The pointlessness of pre-surgery spring cleaning

cupboard with empty hangers, by Beng Ragon, from Unsplash

cupboard with empty hangers by Beng Ragon, source: Unsplash

A big clean before every trip’s a no-brainer, but in retrospect, clearing, cleaning and tidying the flat before going in for surgery may have been a mistake.

The sight of a cleared and easily navigable flat did not raise my spirits to the level that Marie Kondo had lead me to think might be natural. Guests might find it easier to get around now, but if they’re friends, boxes everywhere shouldn’t make any difference. Meanwhile, apart from the exercise involved in the expenditure of valuable pre-surgery energy, I have felt no tangible results.

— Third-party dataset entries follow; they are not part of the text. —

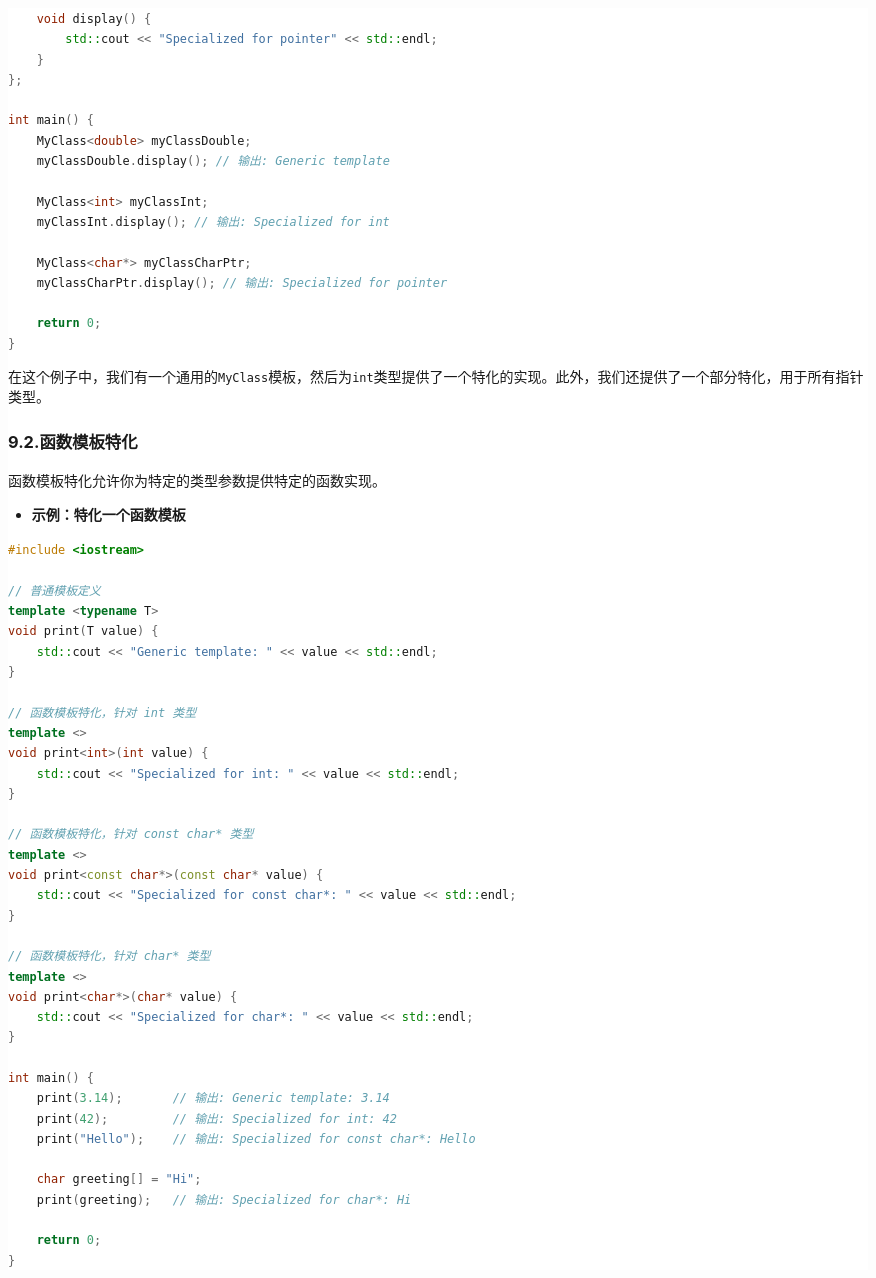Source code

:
```cpp
    void display() {
        std::cout << "Specialized for pointer" << std::endl;
    }
};

int main() {
    MyClass<double> myClassDouble;
    myClassDouble.display(); // 输出: Generic template

    MyClass<int> myClassInt;
    myClassInt.display(); // 输出: Specialized for int

    MyClass<char*> myClassCharPtr;
    myClassCharPtr.display(); // 输出: Specialized for pointer

    return 0;
}
```

在这个例子中，我们有一个通用的`MyClass`模板，然后为`int`类型提供了一个特化的实现。此外，我们还提供了一个部分特化，用于所有指针类型。

### 9.2.函数模板特化

函数模板特化允许你为特定的类型参数提供特定的函数实现。

- **示例：特化一个函数模板**

```cpp
#include <iostream>

// 普通模板定义
template <typename T>
void print(T value) {
    std::cout << "Generic template: " << value << std::endl;
}

// 函数模板特化，针对 int 类型
template <>
void print<int>(int value) {
    std::cout << "Specialized for int: " << value << std::endl;
}

// 函数模板特化，针对 const char* 类型
template <>
void print<const char*>(const char* value) {
    std::cout << "Specialized for const char*: " << value << std::endl;
}

// 函数模板特化，针对 char* 类型
template <>
void print<char*>(char* value) {
    std::cout << "Specialized for char*: " << value << std::endl;
}

int main() {
    print(3.14);       // 输出: Generic template: 3.14
    print(42);         // 输出: Specialized for int: 42
    print("Hello");    // 输出: Specialized for const char*: Hello

    char greeting[] = "Hi";
    print(greeting);   // 输出: Specialized for char*: Hi

    return 0;
}
```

That we all like to come home from a trip to a clean, well ordered place is a given (even though it might help the odd potential burglar). Swedish Death Cleaning is only a thing if you think you might die and want to stop people using your stuff and acting sustainably. Once maybe, the little housewife, slave to both housework and outdated conventions, might well have been judged by her pre-op efficiency, and leaving a clueless old-style (male) wage-earner adrift in a cluttered home might have been considered unkind. When gossip and scan-dal were glue that bound neighbours with nothing in common together, such things could have been more important. If only I had thought it through before! The received-wisdom idea of doing a ‘proper pre-surgery spring clean and tidy’ contains no wisdom at all.

To walk in a straight line from one part of my place to another has not conferred a benefit. The Big Tidy used energy better spent on important stuff. My newly-cleared apartment min-imises energy use in my in-flat peregrinations. I lost at least 20% muscle mass when I was intubated. My M.E is more manageable when I can manage more exercise. So, since my ex-ercise-per-minute-upright is now lower than it could be, I’ve lost out to my tidier flat.

Then there’s the dust (being in London, there’s no shortage). In creating a totally dust-free benchmark before submitting to serious surgery, I established a single point of reference. My apartment’s pre-surgery status is contrasted daily by accumulating post-surgery dust. Had I allowed a slight layer of dust before leaving, I doubt I’d have noticed it at all.

I have great friends and neighbours, who have all offered help, should I need it. They are time-poor and mostly wealthy enough to be able to have their own cleaners. My post-surgery instructions explicitly forbid me from vacuuming. How can I ask them to do for me what they don’t do in their own homes?

With a reticence worthy of a turn-of-the century Comedy of Manners, I find I’m unable to ask.